The industry has welcomed the appointment of the “best briefed” construction minister since Nick Raynsford, following years of complaints about unsuitable politicians covering the industry, writes Andrew Hankinson.

Mark Prisk, Tory MP for Hertford and Stortford, who is a qualified chartered surveyor, has taken responsibility for construction as the minister of state in the business and innovation department.

Stephen Ratcliffe, director of the UK Contractors Group, said: “At last we have a minister who will know what he’s talking about. He’s up and running on the issues, so he’s probably the best briefed minister for construction on day one since Nick Raynsford back in 1997.

“The major issue concerning everybody is public sector work flow. And as we’ve been talking to Mark it’s clear that he understands how important it is to the industry. Now we’re past the purdah period we can pick up with him where we left off.”

Under the Labour government, the industry often complained that the construction brief was handled by a junior politician at the under secretary level. Further frustration came from frequent reshuffles, meaning that since Nick Raynsford covered construction in 1997-2001 it has been passed through Brian Wilson, Nigel Griffiths, Alun Michael, Margaret Hodge, Stephen Timms, Baroness Vadera, Ian Pearson and lastly Ian Lucas.

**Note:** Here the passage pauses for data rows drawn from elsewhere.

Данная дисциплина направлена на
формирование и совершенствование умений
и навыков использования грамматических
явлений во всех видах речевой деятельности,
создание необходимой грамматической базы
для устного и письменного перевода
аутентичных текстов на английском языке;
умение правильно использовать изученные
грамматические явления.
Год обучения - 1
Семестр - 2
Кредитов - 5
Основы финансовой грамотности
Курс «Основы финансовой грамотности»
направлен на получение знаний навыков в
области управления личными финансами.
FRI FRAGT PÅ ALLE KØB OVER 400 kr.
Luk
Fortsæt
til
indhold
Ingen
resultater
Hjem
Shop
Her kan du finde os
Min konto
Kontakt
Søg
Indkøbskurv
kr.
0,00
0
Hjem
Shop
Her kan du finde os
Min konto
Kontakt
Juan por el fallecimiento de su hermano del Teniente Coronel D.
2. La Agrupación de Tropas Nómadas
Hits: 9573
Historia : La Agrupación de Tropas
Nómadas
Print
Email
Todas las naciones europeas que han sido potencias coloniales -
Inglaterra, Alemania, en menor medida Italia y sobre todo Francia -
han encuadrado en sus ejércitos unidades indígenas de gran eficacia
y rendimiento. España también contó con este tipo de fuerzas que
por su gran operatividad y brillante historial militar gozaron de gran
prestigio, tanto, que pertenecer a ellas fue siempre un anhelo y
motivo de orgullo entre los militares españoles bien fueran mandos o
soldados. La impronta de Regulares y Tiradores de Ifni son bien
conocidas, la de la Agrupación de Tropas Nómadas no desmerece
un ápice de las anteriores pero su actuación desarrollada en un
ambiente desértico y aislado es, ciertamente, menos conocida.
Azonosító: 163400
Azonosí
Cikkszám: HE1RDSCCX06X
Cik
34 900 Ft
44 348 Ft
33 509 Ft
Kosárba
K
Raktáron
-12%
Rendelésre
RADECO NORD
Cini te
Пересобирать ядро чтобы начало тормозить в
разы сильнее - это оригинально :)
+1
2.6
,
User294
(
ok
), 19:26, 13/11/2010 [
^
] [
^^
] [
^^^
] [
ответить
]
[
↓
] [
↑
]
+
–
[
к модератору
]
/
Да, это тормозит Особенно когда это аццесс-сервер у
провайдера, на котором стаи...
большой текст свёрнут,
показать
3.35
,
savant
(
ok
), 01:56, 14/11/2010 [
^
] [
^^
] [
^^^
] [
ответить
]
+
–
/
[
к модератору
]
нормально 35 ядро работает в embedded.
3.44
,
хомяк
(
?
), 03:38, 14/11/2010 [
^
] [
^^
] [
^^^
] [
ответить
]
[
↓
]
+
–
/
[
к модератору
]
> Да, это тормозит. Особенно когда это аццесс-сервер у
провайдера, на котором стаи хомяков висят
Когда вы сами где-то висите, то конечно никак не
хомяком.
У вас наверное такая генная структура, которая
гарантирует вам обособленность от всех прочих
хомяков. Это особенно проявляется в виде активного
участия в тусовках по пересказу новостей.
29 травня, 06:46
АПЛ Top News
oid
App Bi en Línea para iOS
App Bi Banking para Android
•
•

Rudi Klein, chief executive of the Specialist Engineering Contractors’ Group, said: “I’ve got a tremendous amount of time for Mark Prisk. First of all he knows the industry – he’s a chartered building surveyor – and one of his shadow responsibilities was construction, so he’s made it his business over the last few years to get to know the industry.

“Lucas was always very helpful and prepared to talk, but he was at the most junior level in the department. Mark being a minister of state is obviously preferable. And I think he will want to keep the construction adviser in place.”

Who’s who in the new government

Philip Hammond (con) Secretary of state for transport

The son of a civil engineer, Hammond is one of the richest MPs in the Tory party, having earned millions through his property company Castlemead.Rob Holden, chief executive of Crossrail, said: “Transport will be new to him. I expect he’ll spend some time getting briefings.”

Bob Neill (con) Parliamentary under secretary of state, working in the communities department

It is understood that Neill will look after planning. He studied law and was a barrister, before becoming an MP in 2006. Was the shadow planning minister before the election, and claims to campaign to “protect the green belt from over development”.

Grant Shapps (con) Minister for housing

Has covered the housing brief in opposition since 2007 and is well known to the industry, which has this week largely welcomed his appointment for that reason. Has said he wants to make the UK a “nation of housebuilders”, but concerns remain about his localist policy agenda, which is due to sweep away regional housing targets and replace them with financial incentives for local authorities to allow more development.
One housebuilder told Building: “You can’t doubt his sincerity. But he’s barking mad,of course.”

Ed Vaizey (con) Minister for culture

The son of a life peer, Vaizey will look after architecture. He studied history at Oxford, then practised as a barrister and managed a PR consultancy. As shadow minister he threatened to scrap the Architects’ Registration Board.This week he said he would focus on embedding good design across construction, in particular in housebuilding and played down talk of making Cabe self-funding.

Hugh Robertson (con) Minister for sport and the Olympics

Studied land management at Reading then became an army officer until 1995, after which he worked as a property investor at financial house Schroders.As an MP was made shadow Olympics minister. Margaret Ford, chair of the Olympic Park Legacy Company, said his property investment experience would help the legacy programme.